[SOURCE DATA — start]

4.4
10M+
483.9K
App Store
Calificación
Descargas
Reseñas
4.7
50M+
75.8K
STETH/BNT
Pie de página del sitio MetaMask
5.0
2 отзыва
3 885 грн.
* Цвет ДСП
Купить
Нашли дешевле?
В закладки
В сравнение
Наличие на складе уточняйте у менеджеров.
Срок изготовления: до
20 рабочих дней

[SOURCE DATA — finish]

● **THE PROBLEM**
Keeping every word in place, restate the entries above.

● **ANSWER TO THIS EXERCISE**
4.4
10M+
483.9K
App Store
Calificación
Descargas
Reseñas
4.7
50M+
75.8K
STETH/BNT
Pie de página del sitio MetaMask
5.0
2 отзыва
3 885 грн.
* Цвет ДСП
Купить
Нашли дешевле?
В закладки
В сравнение
Наличие на складе уточняйте у менеджеров.
Срок изготовления: до
20 рабочих дней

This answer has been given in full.